Twenty-nine years later, we have grown. The toaster-oven which was the engine of our little enterprise has been replaced by a real kitchen—in fact there are two kitchens now, and a beautiful oak bar rescued from the Bowery, and three dining rooms upstairs and a performance space downstairs. If you consult our website (yes, dear reader, we have a website, https://www.tradebit.com) you will see that we now do some seven hundred shows a year. The range is just as eclectic as those very first performances and some of that early spirit still percolates down into the basement. Some very distinguished people appear down there—Nobel laureates, Pulitzer prize-winning authors, Presidential candidates, members of Monty Python and the Royal Shakespeare Company—but, for me, nothing quite captures that early, innocent, and improvisatory spirit like the songs of those Monday nights, nineteen of which are collected on this CD.
The rules were simple. You were allowed to sing only what you had written that week. In that way something on the order of five thousand new songs were born in that little room on Monday nights. In 1980 an LP with twelve of those songs came out on Stash Records. It caused a little stir, it won awards, it even became a collector’s item in places far afield like Europe and Japan. But more importantly, it planted a flag, it announced a new generation of musicians, and it prepared the way for a small wave of albums produced by the musicians themselves, including the more than one hundred Fast Folk albums which are now archived at the Smithsonian.

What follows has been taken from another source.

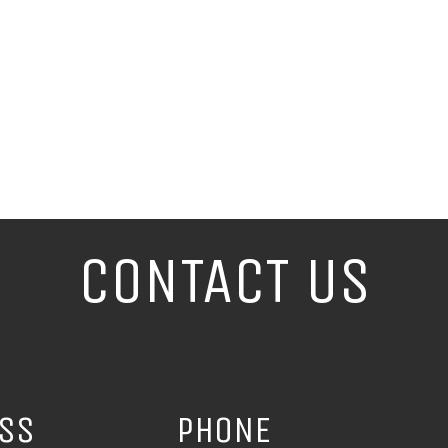
CONTACT US
ESS
PHONE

This CD contains ten of those original songs plus nine which were issued on a 10th anniversary CD, also on Stash. They were all recorded on one day, one crazy but remarkably efficient day in 1979 when from nine in the morning till midnight Bernie Brightman (who owned Stash) and sixteen musicians gathered with me in Mike Lobel’s studio in New Jersey and recorded songs which had first seen the breath of life on a Monday night in a little café in the heart of Greenwich Village, New York City. If you listen closely, you can almost hear the clatter of espresso cups as the next songwriter unfurls a manuscript, tapes it to a barstool, and sings what until this moment has not yet been sung.